Art, design et artisanat à l'ère du numériquePar Samuel Bianchini

Résumé

Samuel Bianchini

@Hélène Bozzi

Art, design, artisanat à l’ère du numérique

Pour de nouvelles formes de coopération entre conception, expérience et matérialité

Le numérique serait un facteur de dématérialisation. Le design serait essentiellement basé sur une logique de projet au profit de fonctions. À l’instar de la CAO (“conception assistée par ordinateur”) ou de l’impression 3D, la forme et la matière se conformeraient au verbe ou au programme. L’art serait, quant à lui, d’abord cérébral, conceptuel, comme l’a démontré, dès les années 20, László Moholy-Nagy, en donnant des instructions par téléphone pour faire réaliser ses œuvres par d’autres, artisans et / ou machines. Les artisans seraient alors soumis à la commande et aux règles du métier.

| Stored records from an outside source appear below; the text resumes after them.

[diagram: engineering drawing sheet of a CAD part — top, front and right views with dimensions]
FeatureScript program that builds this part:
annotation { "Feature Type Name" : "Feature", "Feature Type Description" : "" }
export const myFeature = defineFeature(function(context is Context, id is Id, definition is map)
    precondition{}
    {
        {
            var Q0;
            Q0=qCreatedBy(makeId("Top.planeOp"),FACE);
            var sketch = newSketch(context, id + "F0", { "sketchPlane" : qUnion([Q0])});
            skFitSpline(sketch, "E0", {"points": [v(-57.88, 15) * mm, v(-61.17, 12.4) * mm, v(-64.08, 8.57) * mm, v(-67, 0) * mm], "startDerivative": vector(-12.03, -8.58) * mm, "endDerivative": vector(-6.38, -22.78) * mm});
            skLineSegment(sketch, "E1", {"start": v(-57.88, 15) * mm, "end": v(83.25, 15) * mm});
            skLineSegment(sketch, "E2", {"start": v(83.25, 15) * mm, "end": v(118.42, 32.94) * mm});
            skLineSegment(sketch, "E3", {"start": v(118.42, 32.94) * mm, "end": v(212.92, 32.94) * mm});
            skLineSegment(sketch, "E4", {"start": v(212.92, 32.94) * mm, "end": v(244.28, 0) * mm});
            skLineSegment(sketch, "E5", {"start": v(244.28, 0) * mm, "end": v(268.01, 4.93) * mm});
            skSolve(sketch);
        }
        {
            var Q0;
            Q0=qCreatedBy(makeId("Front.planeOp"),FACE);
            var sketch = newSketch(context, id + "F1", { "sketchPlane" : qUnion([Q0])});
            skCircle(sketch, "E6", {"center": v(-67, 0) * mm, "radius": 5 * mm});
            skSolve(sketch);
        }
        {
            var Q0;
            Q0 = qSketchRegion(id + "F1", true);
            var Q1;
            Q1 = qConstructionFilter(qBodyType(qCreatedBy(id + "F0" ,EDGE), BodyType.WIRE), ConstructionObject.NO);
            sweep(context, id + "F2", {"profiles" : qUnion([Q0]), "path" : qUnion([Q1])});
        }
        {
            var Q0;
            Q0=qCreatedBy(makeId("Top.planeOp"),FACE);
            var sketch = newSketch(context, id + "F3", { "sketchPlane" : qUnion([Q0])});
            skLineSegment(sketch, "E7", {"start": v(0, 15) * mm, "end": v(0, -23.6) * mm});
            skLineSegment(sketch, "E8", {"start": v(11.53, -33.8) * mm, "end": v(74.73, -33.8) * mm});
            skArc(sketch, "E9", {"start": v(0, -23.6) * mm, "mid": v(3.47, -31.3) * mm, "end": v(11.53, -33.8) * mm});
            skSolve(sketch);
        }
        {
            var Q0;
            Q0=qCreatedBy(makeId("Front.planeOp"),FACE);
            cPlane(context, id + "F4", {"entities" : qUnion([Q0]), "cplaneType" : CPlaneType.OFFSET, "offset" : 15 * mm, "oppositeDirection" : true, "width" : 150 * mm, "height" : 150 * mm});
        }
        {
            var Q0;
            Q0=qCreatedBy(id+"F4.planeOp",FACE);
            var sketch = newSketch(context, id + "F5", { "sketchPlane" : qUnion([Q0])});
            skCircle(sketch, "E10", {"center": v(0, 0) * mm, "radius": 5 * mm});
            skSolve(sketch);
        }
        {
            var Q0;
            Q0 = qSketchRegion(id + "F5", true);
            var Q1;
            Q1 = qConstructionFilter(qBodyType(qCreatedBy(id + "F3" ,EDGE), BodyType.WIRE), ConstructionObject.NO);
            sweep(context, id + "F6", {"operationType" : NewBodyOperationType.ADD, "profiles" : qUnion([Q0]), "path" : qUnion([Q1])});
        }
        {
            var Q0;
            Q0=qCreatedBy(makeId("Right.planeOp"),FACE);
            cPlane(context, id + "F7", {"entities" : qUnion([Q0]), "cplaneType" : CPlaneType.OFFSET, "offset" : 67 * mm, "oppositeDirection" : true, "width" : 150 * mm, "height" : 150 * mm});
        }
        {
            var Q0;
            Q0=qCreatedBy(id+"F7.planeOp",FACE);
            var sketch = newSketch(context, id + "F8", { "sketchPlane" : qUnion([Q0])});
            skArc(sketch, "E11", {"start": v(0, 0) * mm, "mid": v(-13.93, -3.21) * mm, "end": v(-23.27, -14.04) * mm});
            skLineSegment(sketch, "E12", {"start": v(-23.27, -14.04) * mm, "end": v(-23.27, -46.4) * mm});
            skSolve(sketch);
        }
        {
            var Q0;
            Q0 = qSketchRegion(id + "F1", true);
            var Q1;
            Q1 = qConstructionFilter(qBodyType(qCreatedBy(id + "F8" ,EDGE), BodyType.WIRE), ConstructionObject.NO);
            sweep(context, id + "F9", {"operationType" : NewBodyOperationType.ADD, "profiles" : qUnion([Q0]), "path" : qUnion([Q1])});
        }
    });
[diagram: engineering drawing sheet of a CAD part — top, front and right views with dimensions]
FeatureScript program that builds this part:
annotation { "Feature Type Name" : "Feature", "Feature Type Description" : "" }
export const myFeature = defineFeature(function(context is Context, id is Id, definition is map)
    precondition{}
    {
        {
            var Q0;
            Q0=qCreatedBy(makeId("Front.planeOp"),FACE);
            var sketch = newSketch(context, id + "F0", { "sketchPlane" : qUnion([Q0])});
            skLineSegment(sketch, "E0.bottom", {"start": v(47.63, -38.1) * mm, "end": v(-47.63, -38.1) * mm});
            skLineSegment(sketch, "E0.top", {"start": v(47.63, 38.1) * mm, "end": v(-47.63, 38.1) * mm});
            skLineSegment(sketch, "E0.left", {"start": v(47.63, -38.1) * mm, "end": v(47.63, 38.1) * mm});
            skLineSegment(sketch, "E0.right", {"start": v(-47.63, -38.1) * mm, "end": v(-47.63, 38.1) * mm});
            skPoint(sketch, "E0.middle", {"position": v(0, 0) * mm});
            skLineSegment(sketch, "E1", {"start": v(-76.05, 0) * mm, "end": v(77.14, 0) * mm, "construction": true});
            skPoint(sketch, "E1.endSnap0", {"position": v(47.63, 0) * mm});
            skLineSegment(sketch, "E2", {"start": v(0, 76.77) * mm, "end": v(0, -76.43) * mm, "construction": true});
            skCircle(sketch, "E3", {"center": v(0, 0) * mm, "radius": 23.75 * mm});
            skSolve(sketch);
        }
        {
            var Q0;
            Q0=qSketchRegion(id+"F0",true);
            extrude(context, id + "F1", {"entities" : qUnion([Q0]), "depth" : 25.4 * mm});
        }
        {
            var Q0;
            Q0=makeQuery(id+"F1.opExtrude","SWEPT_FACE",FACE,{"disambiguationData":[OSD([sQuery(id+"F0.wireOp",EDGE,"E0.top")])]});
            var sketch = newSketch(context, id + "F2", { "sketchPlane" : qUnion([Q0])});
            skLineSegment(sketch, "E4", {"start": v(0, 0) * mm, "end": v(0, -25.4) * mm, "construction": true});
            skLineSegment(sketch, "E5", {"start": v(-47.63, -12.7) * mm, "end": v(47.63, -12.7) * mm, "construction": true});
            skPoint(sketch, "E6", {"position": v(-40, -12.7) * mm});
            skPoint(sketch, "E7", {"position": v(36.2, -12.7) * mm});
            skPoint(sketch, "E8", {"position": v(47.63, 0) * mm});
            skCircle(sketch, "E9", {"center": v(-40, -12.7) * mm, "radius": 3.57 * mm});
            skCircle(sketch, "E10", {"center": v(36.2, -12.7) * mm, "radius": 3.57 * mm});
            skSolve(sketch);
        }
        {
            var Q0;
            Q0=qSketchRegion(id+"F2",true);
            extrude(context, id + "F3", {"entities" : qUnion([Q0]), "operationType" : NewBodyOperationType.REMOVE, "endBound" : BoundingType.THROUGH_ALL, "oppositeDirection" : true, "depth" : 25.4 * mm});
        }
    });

S’il est certain que nos sociétés sont aujourd’hui innervées de toute part par les technologies numériques, il est en revanche douteux et dangereux de croire que l’ensemble de nos vies pratiques et de nos environnements matériels puissent être réduit à des conduites programmées, au verbe implémenté devenu calculable.

Au contraire, à mesure que les logiques ordonnatrices de l’informatique tentent de s’imposer, on redécouvre la puissance sensible des formes et de leur plasticité, la beauté des gestes irréductible à la mécanisation, comme les facultés d’action de la matière et de nos environnements dits “naturels”. Entre art, design, artisanat et technologies, comment composer ? Peut-être ne faut-il pas alors réduire la question, mais assumer, à la manière d’Edgar Morin, sa complexification : comment permettre de nouvelles formes de coopération entre les disciplines artistiques et scientifiques, avec les technologies numériques, tout en étant préoccupés par un soucis écologique qui nécessite une attention toute particulière aux forces et au respect de nos environnements matériels et naturels ?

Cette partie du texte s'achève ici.